Julia Juola Exline, Associate professor of Psychology at Case Western Reserve University, says she was "aggravated" by the results of her experiments with forgiveness. Men kept turning up as less forgiving and more vengeful than women. "The gender difference is not anything that we predicted... We kept trying to explain it away, but it kept repeating in the experiments", said Exline (
EurekAlert, 2008). In an article released March 1st,
Exline et al (2008) cover seven of these experiments from 1998-2005. The main conclusion is that people are more forgiving if they see themselves as capable of the offense; and that encouraging empathy was more effective in creating forgiveness in men than in women.
You may remember Exline's co-author,
Roy Baumeister, from his "Gender Warriors please go home" speech last summer (
2007).
In previous work, Exline reported that narcissistic, "entitled" people had a harder time forgiving (
EurekAlert, 2005). Now, everyone watch while Dan4th scuttles off to cull previous D-Blogs about "narcissism" and completely fails to find any... Right. Change tactics.

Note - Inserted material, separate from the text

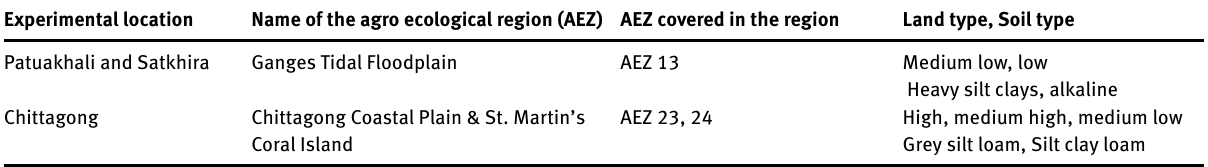
Table 1: Agro-ecological zone, land type and soil type of the experimental sites Experimental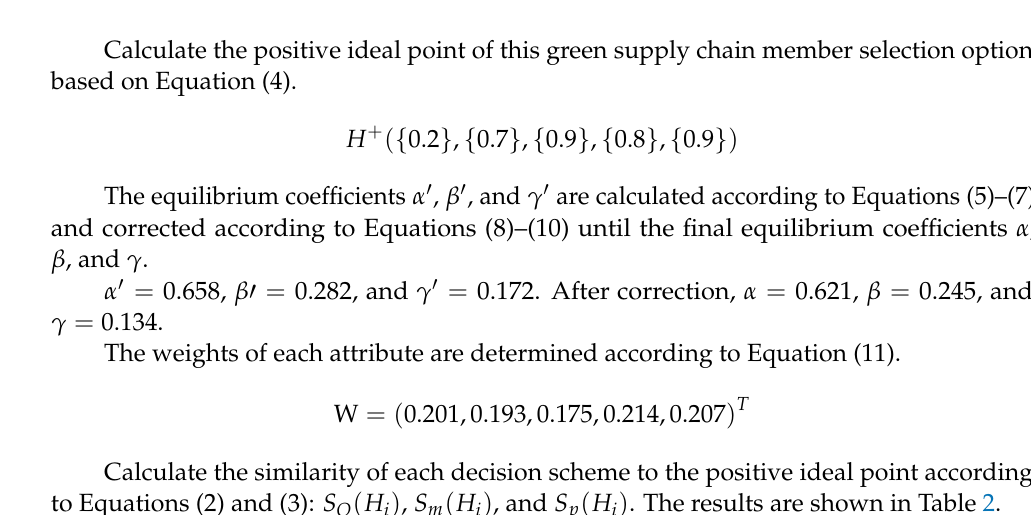
Table 1. Green supplier decision matrix D =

So, see if you can follow me here. This is logically swiss cheese, but I'm enjoying the thought experiment: People who feel more entitled are less likely to forgive. People who can imagine themselves committing the offense are more likely to forgive. So, people who feel more entitled are less able to picture themselves committing an offense? That seems odd to me. I mean, I have an enormous ego, and I've always sort of assumed I'd make a fantastic criminal if I decided to pursue a life of supervillainy. Doesn't everyone?